Brano fornito -
Tutto questo comincia invece a trovare un senso se re-inquadriamo la crisi non come
meramente economica, ma come "bio-economica", cioè una crisi in cui il consumo
esponenziale di materia è sempre più destabilizzante per a biosfera. Questo superamento della
soglia ambientale (overshoot) spiega "l'impossibilità da parte del sistema capitalistico di
continuare a produrre benessere sociale e affrontare con un minimo di efficacia la questione
ecologica." E la ragione per cui l'attuale capitalismo non ha più strumenti validi con cui
contrastare la crisi.


Collasso? O rinnovamento! (o entrambi ...?)

La nostra civiltà sta così passando attraverso una vasta, epocale 'fase di transizione' verso una
nuova era, mentre l'attuale capitalismo predatorio globale crolla sotto il peso della propria

sempre crescente insostenibilità. Mentre è in corso questo processo si aprono,
contemporaneamente, una serie di scenari che propongono nuove forme di società e che
fanno intravedere la possibilità di "un grande transizione verso nuove forme istituzionali", un
processo che potrebbe portare con sé anche l'occasione per un più vasto "autogoverno
democratico delle comunità e dei loro territori. "

Nonostante le concrete 'spaccature' che questa transizione comporta (l'ondata senza
precedenti di disordini globali ne è un importante esempio), molte delle quali analizzate in
dettaglio su Motherboard, l'economista italiano è cautamente ottimista sui potenziali risultati
a lungo termine di questo processo.

Record -
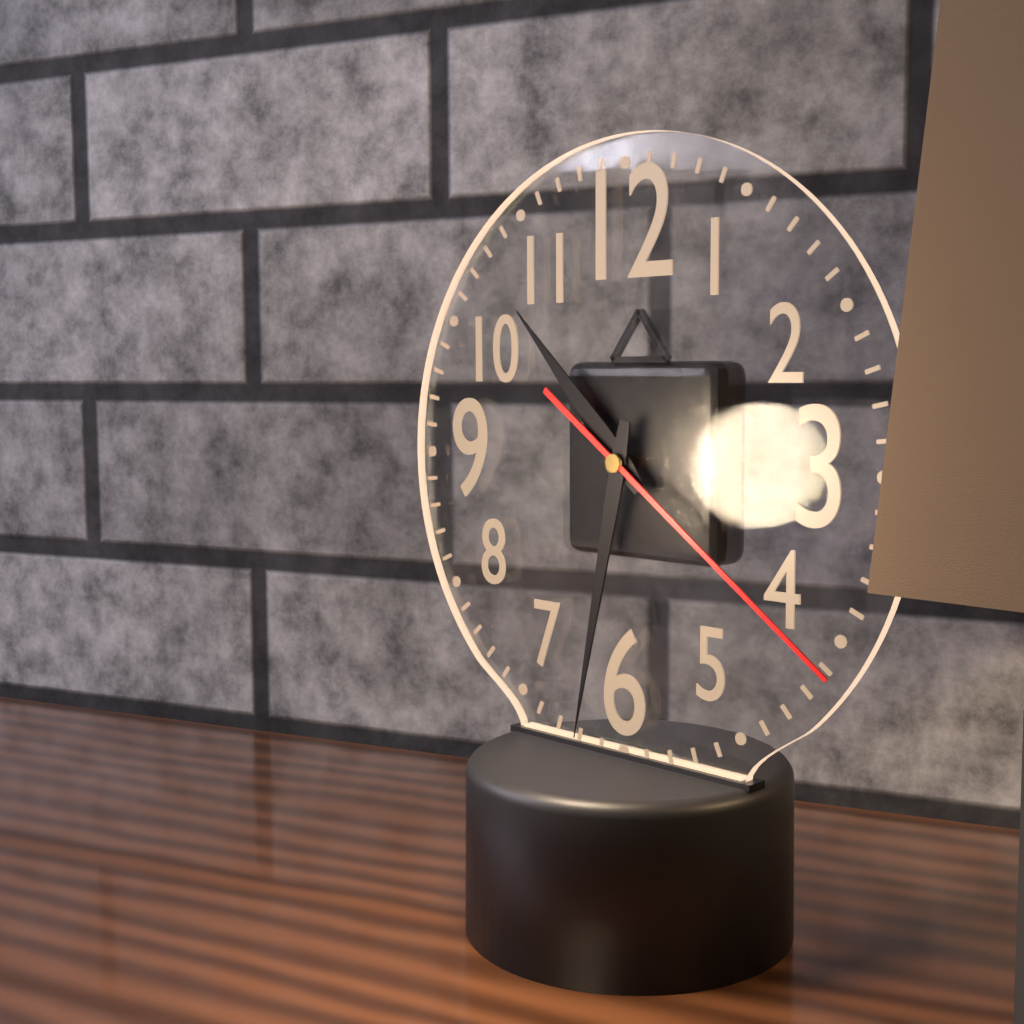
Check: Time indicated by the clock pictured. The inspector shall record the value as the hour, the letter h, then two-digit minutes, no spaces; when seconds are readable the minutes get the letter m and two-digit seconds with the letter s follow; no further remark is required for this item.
10h32m21s
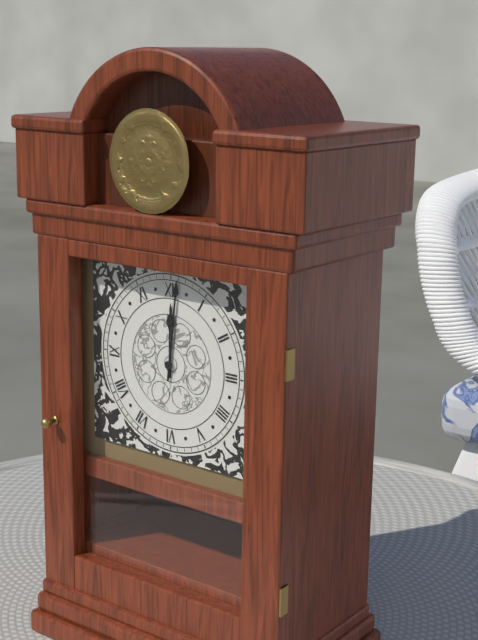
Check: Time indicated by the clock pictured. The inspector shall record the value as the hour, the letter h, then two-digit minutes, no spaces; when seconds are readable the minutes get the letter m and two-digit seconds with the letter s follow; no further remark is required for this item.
12h01
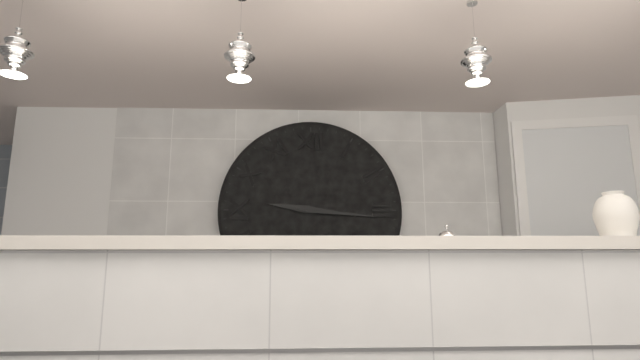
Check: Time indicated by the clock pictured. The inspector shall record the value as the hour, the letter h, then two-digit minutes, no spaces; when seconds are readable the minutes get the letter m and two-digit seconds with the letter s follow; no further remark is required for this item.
9h16
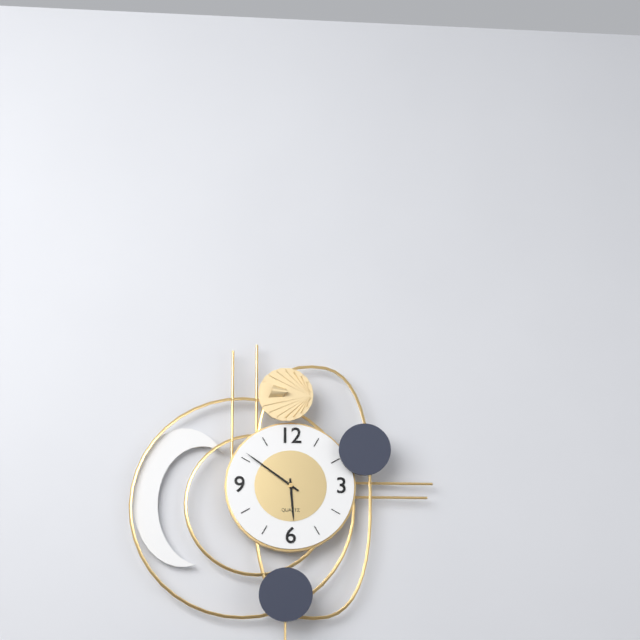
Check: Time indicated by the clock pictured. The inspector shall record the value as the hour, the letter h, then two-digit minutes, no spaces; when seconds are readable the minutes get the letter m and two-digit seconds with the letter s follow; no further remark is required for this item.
5h51
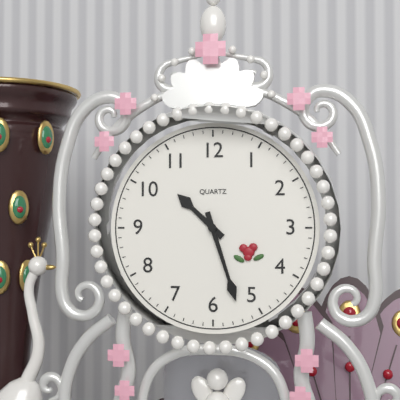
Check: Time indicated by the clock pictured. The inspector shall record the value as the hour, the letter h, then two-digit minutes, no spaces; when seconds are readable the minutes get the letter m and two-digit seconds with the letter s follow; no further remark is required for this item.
10h27
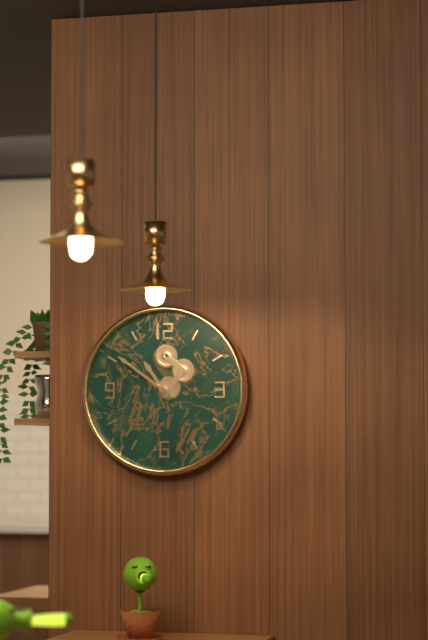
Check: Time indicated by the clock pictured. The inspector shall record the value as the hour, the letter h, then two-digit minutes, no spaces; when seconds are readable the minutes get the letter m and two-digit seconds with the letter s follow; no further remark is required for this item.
10h51
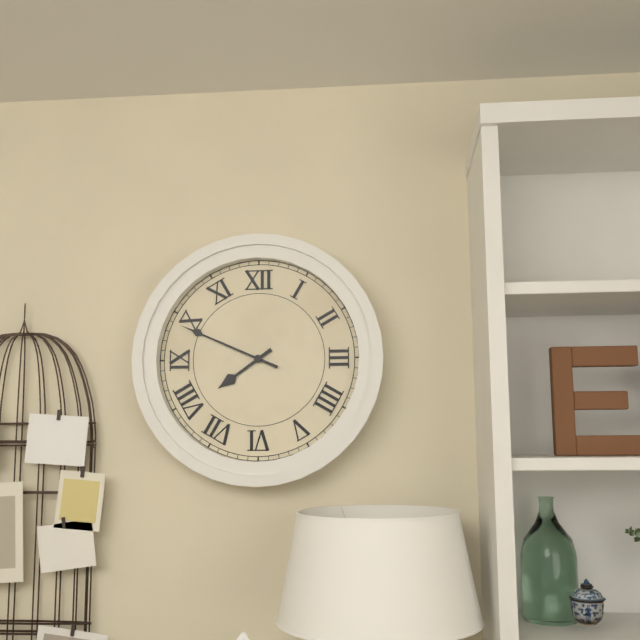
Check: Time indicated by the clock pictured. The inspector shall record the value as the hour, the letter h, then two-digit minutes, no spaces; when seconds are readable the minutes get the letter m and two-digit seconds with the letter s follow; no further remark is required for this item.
7h49
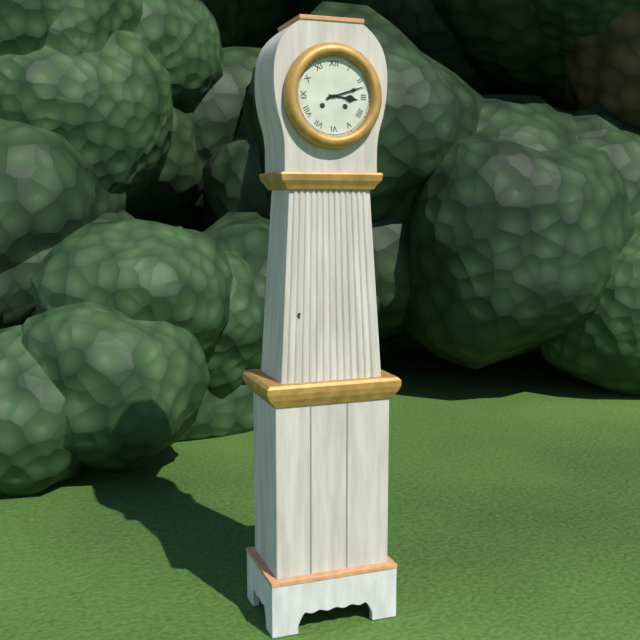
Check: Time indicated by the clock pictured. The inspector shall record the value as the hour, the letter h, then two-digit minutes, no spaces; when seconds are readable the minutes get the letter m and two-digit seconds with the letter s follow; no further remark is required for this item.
3h12
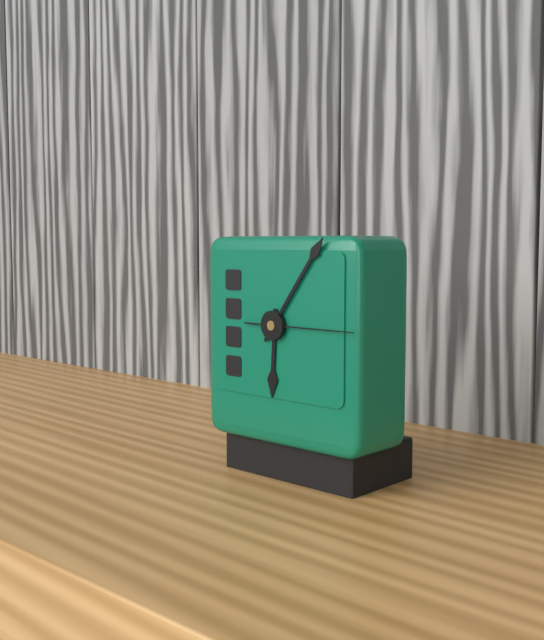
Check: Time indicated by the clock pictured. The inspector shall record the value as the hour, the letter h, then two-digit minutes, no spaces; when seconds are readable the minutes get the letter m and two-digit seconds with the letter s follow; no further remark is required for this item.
6h06m15s
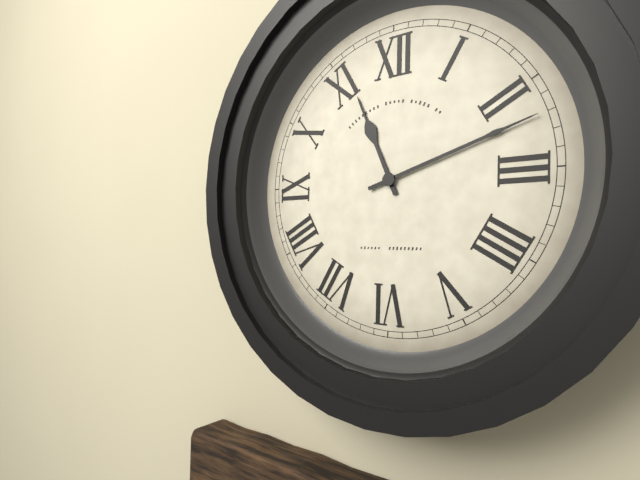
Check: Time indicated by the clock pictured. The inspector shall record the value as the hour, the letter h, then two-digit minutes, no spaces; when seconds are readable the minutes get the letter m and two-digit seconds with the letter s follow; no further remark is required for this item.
11h12
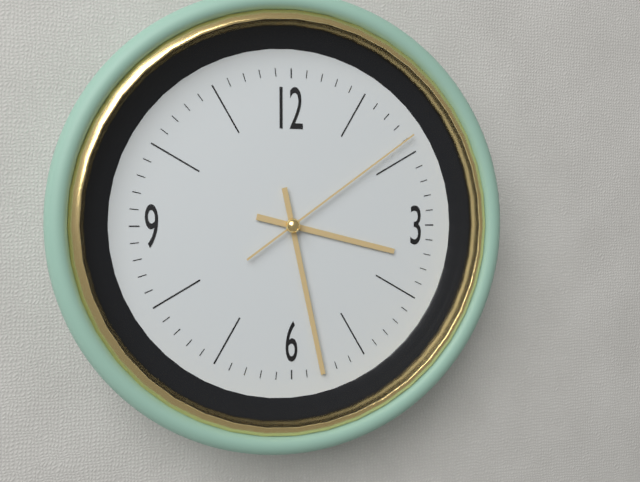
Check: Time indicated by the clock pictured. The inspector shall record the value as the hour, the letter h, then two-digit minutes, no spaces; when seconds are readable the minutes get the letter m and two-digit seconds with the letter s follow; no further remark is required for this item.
3h28m09s
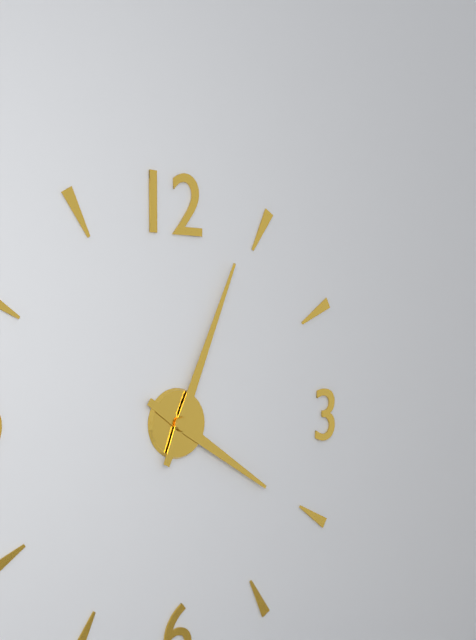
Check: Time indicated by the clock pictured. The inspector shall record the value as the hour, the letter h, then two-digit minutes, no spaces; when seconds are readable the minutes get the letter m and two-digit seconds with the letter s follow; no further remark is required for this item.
4h04
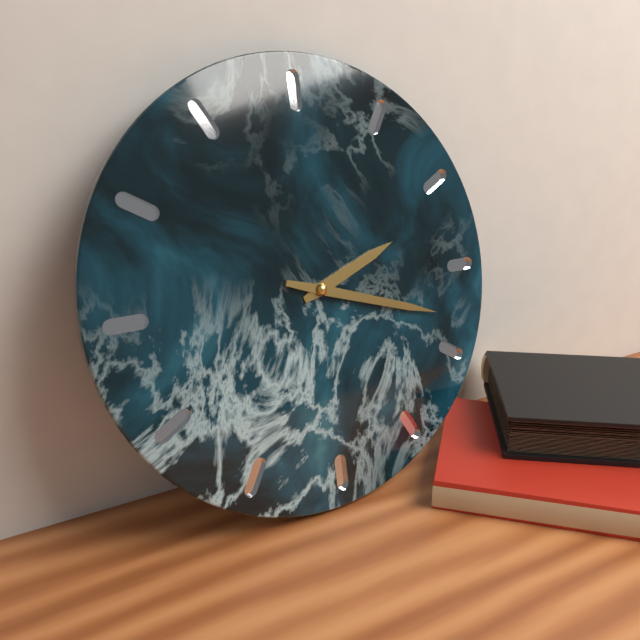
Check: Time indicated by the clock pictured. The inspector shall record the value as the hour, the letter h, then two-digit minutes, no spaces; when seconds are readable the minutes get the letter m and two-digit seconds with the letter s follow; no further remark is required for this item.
2h18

Consegna -
Riprendi il brano sulla crisi bio-economica del capitalismo e prosegui dopo la sua ultima frase. Per svolgere il lavoro i record non servono.

Esercizio svolto -
"Quando il paradigma cambia, come ci insegnano le scienze della complessità, nascono
nuove forme di organizzazione economica e sociale più adatte alla nuova situazione", dice
Bonaiuti." In particolare, in un contesto di crisi globale, o anche di crescita stagnante, la
cooperazione tra organizzazioni economiche decentrate e a scala più piccola, offre maggiori
possibilità di successo. Queste organizzazioni possono portare il sistema verso condizioni di
sostenibilità ecologica, maggiore equità sociale e, con il coinvolgimento dei cittadini e dei
territori, aumentare anche il livello di democrazia".

Bonaiuti usa il termine 'decrescita' per descrivere questo nuovo paradigma - ma decrescita
non vuol dire banalmente nessuna crescita, o addirittura crescita negativa. Fa riferimento
invece al nuovo pensiero di un "economia post-crescita" nel quale ci si libera dell'ossessione
a considerare l'accumulo materiale come indicatore primario della salute economica.

La crescita infinita è impossibile in un pianeta finito.

Questa prospettiva riconosce che la crescita illimitata è semplicemente impossibile dal punto
di vista biofisico, è una letterale violazione di una delle leggi fondamentali della fisica:
l'inevitabile degradazione dell'energia sancita dalla legge di entropia.

Se Bonaiuti ha ragione, allora dobbiamo aspettarci di vedere sempre più segni di questa
transizione, e con essa, l'emergere di possibili nuove forme di organizzazione economica e
sociale che funzioneranno molto meglio del vecchio paradigma industriale che ancora diamo
per scontato.

E questo è esattamente ciò che sta accadendo.

Nella seconda parte di questo articolo, analizzerò le cinque grandi "rivoluzioni" che si stanno
già sviluppando, che stanno già minando il vecchio paradigma e spianando la strada per le
possibili, valide alternativa che si avvicinano: la rivoluzione informatica, la rivoluzione
energetica, la rivoluzione alimentare, la rivoluzione della finanza e la rivoluzione etica.

I grandi cambiamenti portati da queste rivoluzioni si stanno sviluppando qui e là, per
tentativi, in modo spesso incoerente - ma, nonostante ciò, inesorabilmente, e nei prossimi
anni il sistema avrà sempre più difficoltà a contenerli e a cooptarli.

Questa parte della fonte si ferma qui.